The first mention of the town appears in 962 in a Anglo-Saxon charter of King Edgar where it is known as ‘Cinges bricge'. There was no real settlement here though until after the coming of the Normans when the lands around Kingsbridge became owned by the Abbots of Buckfast Abbey. They established a settlement here and by 1219 it had a charter for holding a market and by 1238 was a borough. With its position on the estuary it became an outlet for the produce from the Abbey's estate, especially the valuable commodity of wool. Mills were also built using the power of the tidal water, the last not closing until 1967. Outshone as a port by Dartmouth and Plymouth, Kingsbridge remained a thriving centre for trade in local produce and was granted a royal charter for an annual fair and a weekly market. The parish church of St Edmunds was built by the monks and financed
from the market profits in the early part of the 15th century.The town passed into private hands with the Dissolution of the Monasteries in 1538 but continued to prosper and by the 17th century Kingsbridge had 100 houses.

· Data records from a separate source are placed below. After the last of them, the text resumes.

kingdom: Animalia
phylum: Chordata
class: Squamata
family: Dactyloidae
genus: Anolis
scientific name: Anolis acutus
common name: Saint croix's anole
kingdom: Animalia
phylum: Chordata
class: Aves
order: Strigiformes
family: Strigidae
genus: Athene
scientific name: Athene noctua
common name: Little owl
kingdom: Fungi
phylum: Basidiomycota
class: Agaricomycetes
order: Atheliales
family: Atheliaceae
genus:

The town continued to grow exporting wool, timber, barley, corn and cider from the locality with a large upsurge in trade during the Napoleonic wars. This period saw the building of formal shipyards rather than the casual building of local craft on nearby beaches, the remnants of this industry can still be seen today at the Crabshell. Transport was always a problem for the area, the only viable method being by sea. This changed with first the advent of horse drawn coach travel followed by the arrival of the railway in 1893 and finally the first motor car in 1898. This increase in access opened the way to the start of the tourist trade, a development that has continued to this day with Kingsbridge being a focal point for visitors to this area. The medieval tradition of markets continues every Tuesday and Saturday but the railway was a victim of the Beeching cuts, closing in 1963.